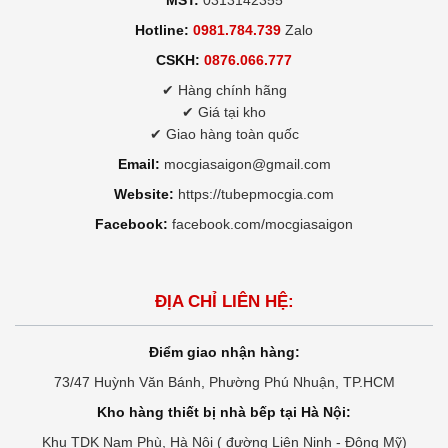
Hotline:
0981.784.739
Zalo
CSKH:
0876.066.777
✔ Hàng chính hãng
✔ Giá tại kho
✔ Giao hàng toàn quốc
Email:
mocgiasaigon@gmail.com
Website:
https://tubepmocgia.com
Facebook:
facebook.com/mocgiasaigon
ĐỊA CHỈ LIÊN HỆ:
Điểm giao nhận hàng:
73/47 Huỳnh Văn Bánh, Phường Phú Nhuận, TP.HCM
Kho hàng thiết bị nhà bếp tại Hà Nội:
Khu TDK Nam Phù, Hà Nội ( đường Liên Ninh - Đông Mỹ)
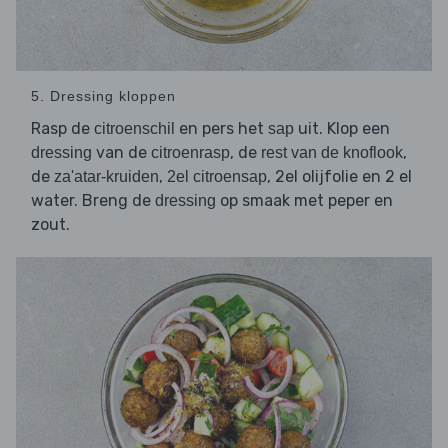
5. Dressing kloppen
Rasp de
en pers het
uit. Klop een
citroenschil
sap
van de
, de
,
dressing
citroenrasp
rest van de knoflook
de
,
, 2el olijfolie en 2 el
za'atar-kruiden
2el citroensap
water. Breng de
op smaak met peper en
dressing
zout.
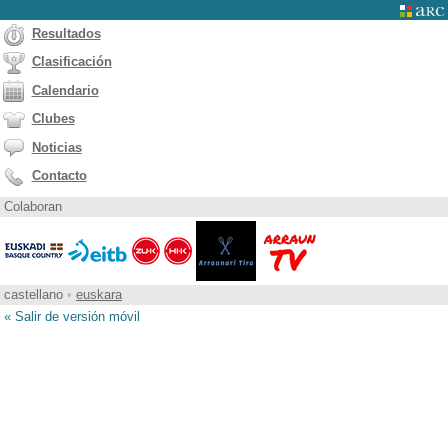
Resultados
Clasificación
Calendario
Clubes
Noticias
Contacto
Colaboran
castellano
•
euskara
« Salir de versión móvil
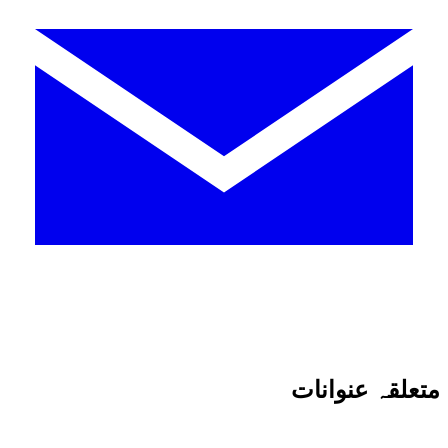
متعلقہ عنوانات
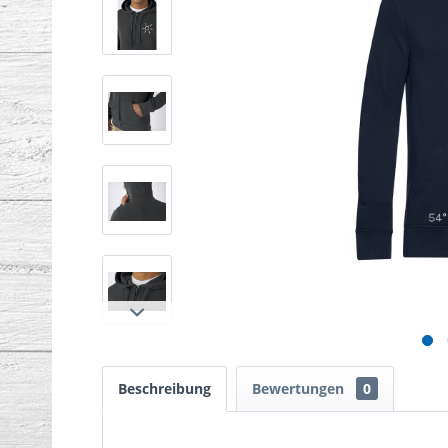
Beschreibung
Bewertungen
0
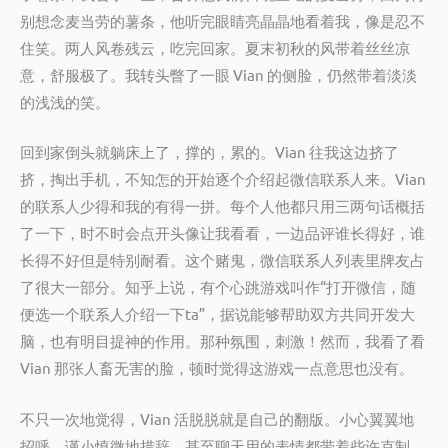
别想念麦当劳的薯条，他听完眼睛亮晶晶地看着我，像是忍不
住笑。两人风卷残云，吃完回家。夏末初秋的风带着丝丝凉
意，舒服极了。我转头瞥了一眼 Vian 的侧脸，仍然带着淡淡
的浅浅的笑。
回到家倒头就躺床上了，撑的，累的。Vian 往我这边挤了
挤，掏出手机，不知怎的开始逐个介绍起微信联系人来。Vian
的联系人少得和我的有得一拼。每个人他都只用三两句话概括
了一下，时不时会点开头像让我看看，一边品评谁长得好，谁
长得不好但是特别耐看。这个赌鬼，微信联系人列表里牌友占
了很大一部分。知乎上说，有个心跳游戏叫作“打开微信，随
便选一个联系人介绍一下ta”，据说能够帮助双方共同开发大
脑，也有明目提神的作用。那种氛围，刺激！然而，我看了看
Vian 那张人畜无害的脸，顿时觉得这游戏一点意思也没有。
不只一次地觉得，Vian 活脱脱就是自己的翻版。小心翼翼地
招呼，谨小慎微地措辞，甚至聊天用的表情都带着些许克制。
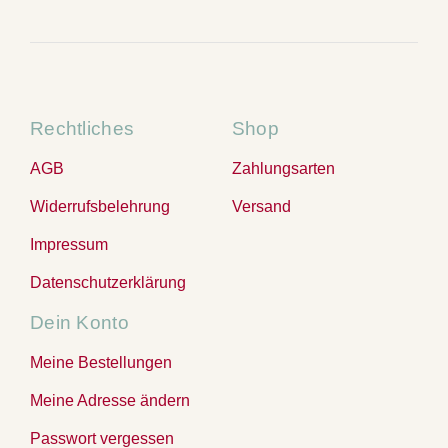
Rechtliches
Shop
AGB
Zahlungsarten
Widerrufsbelehrung
Versand
Impressum
Datenschutzerklärung
Dein Konto
Meine Bestellungen
Meine Adresse ändern
Passwort vergessen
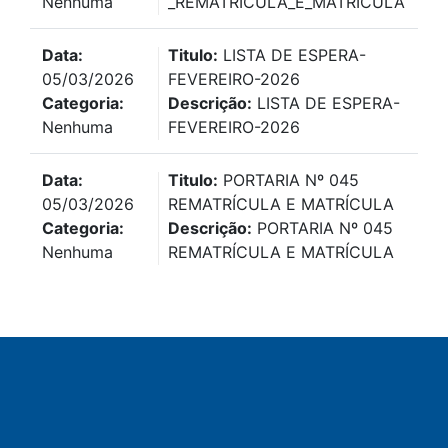
Nenhuma
_REMATRÍCULA_E_MATRÍCULA
Data:
Titulo:
LISTA DE ESPERA-
05/03/2026
FEVEREIRO-2026
Categoria:
Descrição:
LISTA DE ESPERA-
Nenhuma
FEVEREIRO-2026
Data:
Titulo:
PORTARIA Nº 045
05/03/2026
REMATRÍCULA E MATRÍCULA
Categoria:
Descrição:
PORTARIA Nº 045
Nenhuma
REMATRÍCULA E MATRÍCULA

_ _ _ _ _ _ _

▶ [WHAT YOU WILL DO]: Copy exactly the lines from the first line of the records above through the line with "Điểm giao nhận", both included, and nothing else. Pictures stay out.

▶ [REPLY]:
Hotline:
0981.784.739
Zalo
CSKH:
0876.066.777
✔ Hàng chính hãng
✔ Giá tại kho
✔ Giao hàng toàn quốc
Email:
mocgiasaigon@gmail.com
Website:
https://tubepmocgia.com
Facebook:
facebook.com/mocgiasaigon
ĐỊA CHỈ LIÊN HỆ:
Điểm giao nhận hàng:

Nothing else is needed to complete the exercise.